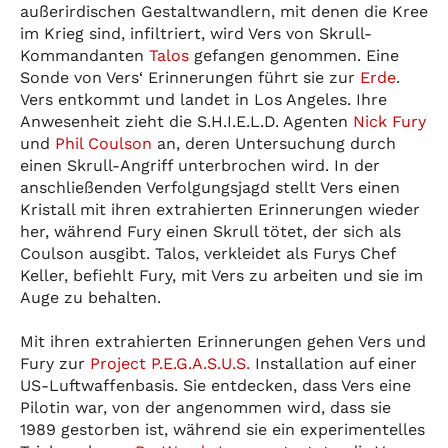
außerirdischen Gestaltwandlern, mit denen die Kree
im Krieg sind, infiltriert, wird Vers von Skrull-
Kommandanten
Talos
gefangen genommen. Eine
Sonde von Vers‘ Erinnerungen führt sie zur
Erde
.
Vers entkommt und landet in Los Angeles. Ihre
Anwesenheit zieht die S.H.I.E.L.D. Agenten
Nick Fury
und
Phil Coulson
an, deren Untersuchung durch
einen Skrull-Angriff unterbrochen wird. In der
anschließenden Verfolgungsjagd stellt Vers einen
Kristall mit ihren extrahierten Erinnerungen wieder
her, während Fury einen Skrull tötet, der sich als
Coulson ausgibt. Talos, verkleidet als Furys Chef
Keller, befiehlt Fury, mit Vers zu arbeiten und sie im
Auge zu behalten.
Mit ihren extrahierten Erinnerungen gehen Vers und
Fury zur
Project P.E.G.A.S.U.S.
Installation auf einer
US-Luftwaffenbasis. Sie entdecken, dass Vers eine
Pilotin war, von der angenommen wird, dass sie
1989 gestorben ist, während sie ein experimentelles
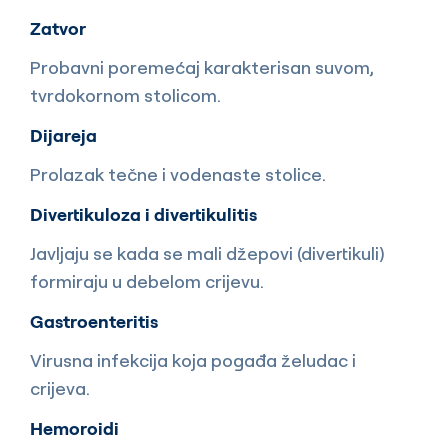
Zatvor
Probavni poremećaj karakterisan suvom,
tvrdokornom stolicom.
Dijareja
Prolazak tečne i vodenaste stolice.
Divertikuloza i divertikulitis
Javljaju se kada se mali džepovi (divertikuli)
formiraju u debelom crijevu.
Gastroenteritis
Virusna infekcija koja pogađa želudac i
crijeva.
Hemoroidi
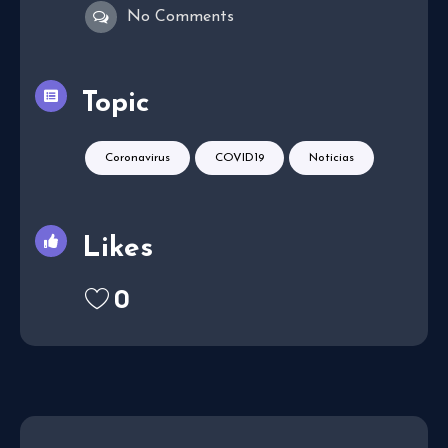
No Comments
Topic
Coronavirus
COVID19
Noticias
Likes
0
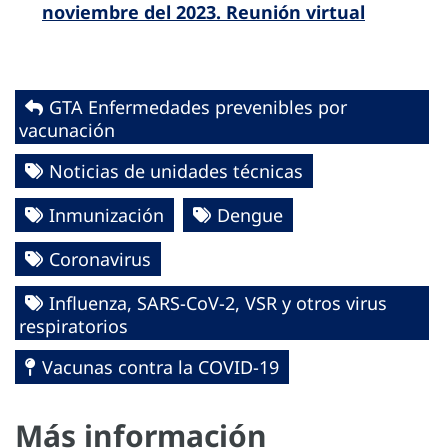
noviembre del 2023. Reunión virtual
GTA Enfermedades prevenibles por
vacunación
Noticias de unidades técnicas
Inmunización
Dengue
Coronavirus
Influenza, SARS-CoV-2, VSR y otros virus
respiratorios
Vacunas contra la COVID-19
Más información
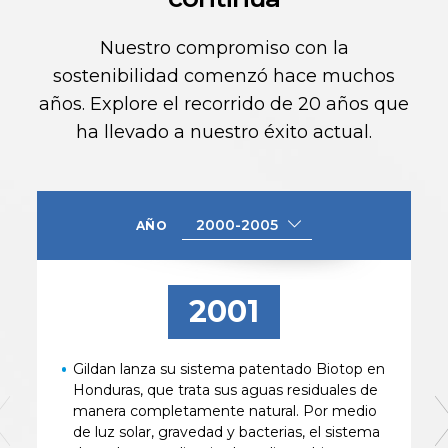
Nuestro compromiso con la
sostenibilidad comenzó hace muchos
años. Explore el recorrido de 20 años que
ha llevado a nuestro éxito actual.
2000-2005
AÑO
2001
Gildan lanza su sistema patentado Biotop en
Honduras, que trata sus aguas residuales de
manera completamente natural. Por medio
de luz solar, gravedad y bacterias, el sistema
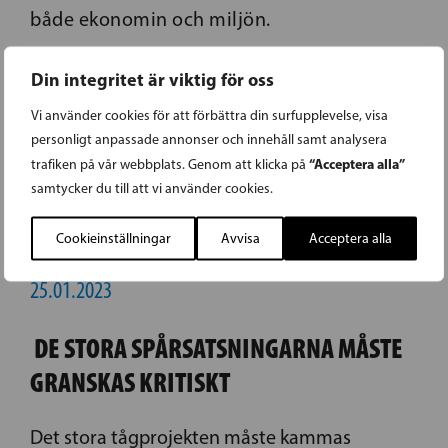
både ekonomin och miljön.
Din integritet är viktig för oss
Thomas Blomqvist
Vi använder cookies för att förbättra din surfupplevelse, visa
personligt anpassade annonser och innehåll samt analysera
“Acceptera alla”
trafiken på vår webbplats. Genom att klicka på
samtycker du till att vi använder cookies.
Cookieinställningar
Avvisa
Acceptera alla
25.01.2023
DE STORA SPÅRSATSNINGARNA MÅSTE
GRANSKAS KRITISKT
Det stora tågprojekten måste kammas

**Problem statement**
For the entries above, give only the number of lines that contain the word "während".

**Your solution**
2